Luckily, given the rather unsafe velocity of the vehicle he had just abandoned, Jude was able to benefit from a recent refusal on the part of Nassau County to give in to requests—mostly from maids, butlers, and chauffeurs, and not from taxpaying homeowners—that sidewalks be laid in the place of the grassy ditches that lined the streets of Long Island’s highway. For this reason, and probably this reason alone, Jude was able to leap from Tina’s tempting grasp and land, unscathed, upon the hard reality of undesired lust and yet another side of the road.

“Right,” thought Jude as he watched the Cadillac disappear. He also caught one final glance around from Tina, and what seemed unmistakably to be the eyes of John that from this distance filled the rearview mirror, as though the Cadillac quite literally had eyes in the back of its head.

Jude still felt vaguely aroused, but also in a state of pleasurable shock. “This,” he thought, “has to be part of my novel.” The American Dream, a beautiful convertible Cadillac, an even more beautiful woman, a powerful man who has more powerful weaknesses than he would ever show, a road trip towards, well, who knows what. Busted eggs. “Not to mention whatever it was that was going on in the back seat!” he mused with a grin.

Jude’s mind suddenly turned pragmatic, as he realized that he was even further from wherever it was that he’d left his truck, and, possibly worse still, he didn’t even have the work order for the apartment job for which he was now undoubtedly already late. This little job was supposed to be the coming days meal ticket, the transition as he tried to figure out how the fuck to get back to his soon-overdue egg manuscript. Ever since the Fabergé Restaurant collapsed, literally, and all of the aristocrats were cast out into the Manhattan nighttime, Jude had struggled to recover. He had at times wondered what happened to the cast of characters in the restaurant that he’d come to know so well; he had never imagined that the two pillars of Fabergé Restaurant were spending their days careening around in a Cadillac!

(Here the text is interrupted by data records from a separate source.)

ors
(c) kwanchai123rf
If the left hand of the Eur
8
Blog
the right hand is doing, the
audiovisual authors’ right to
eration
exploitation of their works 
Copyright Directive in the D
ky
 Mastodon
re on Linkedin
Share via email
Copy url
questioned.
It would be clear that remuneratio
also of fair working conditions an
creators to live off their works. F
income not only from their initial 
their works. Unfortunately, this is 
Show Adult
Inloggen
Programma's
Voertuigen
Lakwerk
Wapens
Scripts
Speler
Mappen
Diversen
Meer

Suddenly struck by the enormity of his current situation, Jude grinned to himself, then stood up straight, stuck out his chin, filled his lungs with a large gulp of Long Island air, and shouted out to the entire world, with a massive grin on his face: “Christ, it’s still early afternoon, and I’ve had a world of woe already! What the hell do they do around here at night?”

Chapter 3

It’s probably not a bad idea to pay attention to signs. Had the Greeks heeded the many illfated omens that they themselves observed prior to and in the course of the Trojan War, we might all still be eating healthy Mediterranean diets. Instead, we’re treated to massive doses of hormone-infested animal products, taste-manipulated processed foods, and forcefed animals that have been shaped into vaguely recognizable delicacies. Instead of deriving our foods from picturesque Mediterranean-style gardens, we are encouraged to gorge ourselves on facsimiles of food, formed like Disney-inspired facsimiles of real products, and then manufactured inside of weird steel and glass buildings in the industrial suburbs of Cleveland.